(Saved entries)
---

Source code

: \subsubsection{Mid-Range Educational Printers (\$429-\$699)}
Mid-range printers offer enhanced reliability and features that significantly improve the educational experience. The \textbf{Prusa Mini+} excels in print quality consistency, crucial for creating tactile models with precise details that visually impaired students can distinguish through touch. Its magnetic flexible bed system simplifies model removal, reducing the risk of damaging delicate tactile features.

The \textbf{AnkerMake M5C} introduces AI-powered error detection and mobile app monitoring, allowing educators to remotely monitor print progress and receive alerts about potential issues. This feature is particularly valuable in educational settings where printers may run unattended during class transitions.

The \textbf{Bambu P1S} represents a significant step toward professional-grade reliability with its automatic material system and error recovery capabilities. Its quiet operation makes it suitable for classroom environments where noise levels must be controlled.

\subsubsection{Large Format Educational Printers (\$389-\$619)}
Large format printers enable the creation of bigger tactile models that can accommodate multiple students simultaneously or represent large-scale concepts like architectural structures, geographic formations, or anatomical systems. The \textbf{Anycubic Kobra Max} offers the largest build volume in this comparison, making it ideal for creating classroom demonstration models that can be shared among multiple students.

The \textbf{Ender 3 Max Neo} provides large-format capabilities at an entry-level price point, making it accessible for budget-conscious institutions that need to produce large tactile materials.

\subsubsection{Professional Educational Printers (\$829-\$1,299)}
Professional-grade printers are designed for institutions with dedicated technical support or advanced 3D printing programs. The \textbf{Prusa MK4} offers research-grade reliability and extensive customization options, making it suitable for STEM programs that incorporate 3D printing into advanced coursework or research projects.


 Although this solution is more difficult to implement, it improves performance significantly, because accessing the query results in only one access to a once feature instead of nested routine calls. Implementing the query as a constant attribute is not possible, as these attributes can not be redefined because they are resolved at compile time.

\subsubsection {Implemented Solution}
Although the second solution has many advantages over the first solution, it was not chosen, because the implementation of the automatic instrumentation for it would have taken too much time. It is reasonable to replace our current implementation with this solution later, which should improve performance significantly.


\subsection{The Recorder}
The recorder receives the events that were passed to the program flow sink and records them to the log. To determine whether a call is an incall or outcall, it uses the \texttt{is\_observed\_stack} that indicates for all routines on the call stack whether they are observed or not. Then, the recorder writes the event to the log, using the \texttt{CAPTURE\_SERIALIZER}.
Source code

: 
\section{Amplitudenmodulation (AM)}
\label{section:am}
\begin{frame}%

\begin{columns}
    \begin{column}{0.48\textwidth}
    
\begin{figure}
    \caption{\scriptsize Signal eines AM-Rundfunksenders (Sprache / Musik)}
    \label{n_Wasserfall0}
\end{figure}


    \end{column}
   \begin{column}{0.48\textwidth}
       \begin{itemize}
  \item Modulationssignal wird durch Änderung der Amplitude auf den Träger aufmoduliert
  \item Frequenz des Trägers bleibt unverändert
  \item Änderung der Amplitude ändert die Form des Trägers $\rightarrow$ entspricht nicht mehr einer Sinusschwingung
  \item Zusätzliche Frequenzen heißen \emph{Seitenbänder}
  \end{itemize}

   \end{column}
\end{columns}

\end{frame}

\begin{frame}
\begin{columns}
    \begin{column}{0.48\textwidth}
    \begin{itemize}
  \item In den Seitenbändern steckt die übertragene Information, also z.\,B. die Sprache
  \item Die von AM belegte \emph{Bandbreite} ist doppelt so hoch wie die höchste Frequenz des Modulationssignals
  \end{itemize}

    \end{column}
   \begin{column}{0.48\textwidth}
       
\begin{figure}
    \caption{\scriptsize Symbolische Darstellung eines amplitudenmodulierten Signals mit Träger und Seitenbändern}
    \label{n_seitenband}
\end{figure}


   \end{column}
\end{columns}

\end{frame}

---

| Your assignment |
Copy out all of the lines above exactly.

| Written solution |
Source code

: \subsubsection{Mid-Range Educational Printers (\$429-\$699)}
Mid-range printers offer enhanced reliability and features that significantly improve the educational experience. The \textbf{Prusa Mini+} excels in print quality consistency, crucial for creating tactile models with precise details that visually impaired students can distinguish through touch. Its magnetic flexible bed system simplifies model removal, reducing the risk of damaging delicate tactile features.

The \textbf{AnkerMake M5C} introduces AI-powered error detection and mobile app monitoring, allowing educators to remotely monitor print progress and receive alerts about potential issues. This feature is particularly valuable in educational settings where printers may run unattended during class transitions.

The \textbf{Bambu P1S} represents a significant step toward professional-grade reliability with its automatic material system and error recovery capabilities. Its quiet operation makes it suitable for classroom environments where noise levels must be controlled.

\subsubsection{Large Format Educational Printers (\$389-\$619)}
Large format printers enable the creation of bigger tactile models that can accommodate multiple students simultaneously or represent large-scale concepts like architectural structures, geographic formations, or anatomical systems. The \textbf{Anycubic Kobra Max} offers the largest build volume in this comparison, making it ideal for creating classroom demonstration models that can be shared among multiple students.

The \textbf{Ender 3 Max Neo} provides large-format capabilities at an entry-level price point, making it accessible for budget-conscious institutions that need to produce large tactile materials.

\subsubsection{Professional Educational Printers (\$829-\$1,299)}
Professional-grade printers are designed for institutions with dedicated technical support or advanced 3D printing programs. The \textbf{Prusa MK4} offers research-grade reliability and extensive customization options, making it suitable for STEM programs that incorporate 3D printing into advanced coursework or research projects.


 Although this solution is more difficult to implement, it improves performance significantly, because accessing the query results in only one access to a once feature instead of nested routine calls. Implementing the query as a constant attribute is not possible, as these attributes can not be redefined because they are resolved at compile time.

\subsubsection {Implemented Solution}
Although the second solution has many advantages over the first solution, it was not chosen, because the implementation of the automatic instrumentation for it would have taken too much time. It is reasonable to replace our current implementation with this solution later, which should improve performance significantly.


\subsection{The Recorder}
The recorder receives the events that were passed to the program flow sink and records them to the log. To determine whether a call is an incall or outcall, it uses the \texttt{is\_observed\_stack} that indicates for all routines on the call stack whether they are observed or not. Then, the recorder writes the event to the log, using the \texttt{CAPTURE\_SERIALIZER}.
Source code

: 
\section{Amplitudenmodulation (AM)}
\label{section:am}
\begin{frame}%

\begin{columns}
    \begin{column}{0.48\textwidth}
    
\begin{figure}
    \caption{\scriptsize Signal eines AM-Rundfunksenders (Sprache / Musik)}
    \label{n_Wasserfall0}
\end{figure}


    \end{column}
   \begin{column}{0.48\textwidth}
       \begin{itemize}
  \item Modulationssignal wird durch Änderung der Amplitude auf den Träger aufmoduliert
  \item Frequenz des Trägers bleibt unverändert
  \item Änderung der Amplitude ändert die Form des Trägers $\rightarrow$ entspricht nicht mehr einer Sinusschwingung
  \item Zusätzliche Frequenzen heißen \emph{Seitenbänder}
  \end{itemize}

   \end{column}
\end{columns}

\end{frame}

\begin{frame}
\begin{columns}
    \begin{column}{0.48\textwidth}
    \begin{itemize}
  \item In den Seitenbändern steckt die übertragene Information, also z.\,B. die Sprache
  \item Die von AM belegte \emph{Bandbreite} ist doppelt so hoch wie die höchste Frequenz des Modulationssignals
  \end{itemize}

    \end{column}
   \begin{column}{0.48\textwidth}
       
\begin{figure}
    \caption{\scriptsize Symbolische Darstellung eines amplitudenmodulierten Signals mit Träger und Seitenbändern}
    \label{n_seitenband}
\end{figure}


   \end{column}
\end{columns}

\end{frame}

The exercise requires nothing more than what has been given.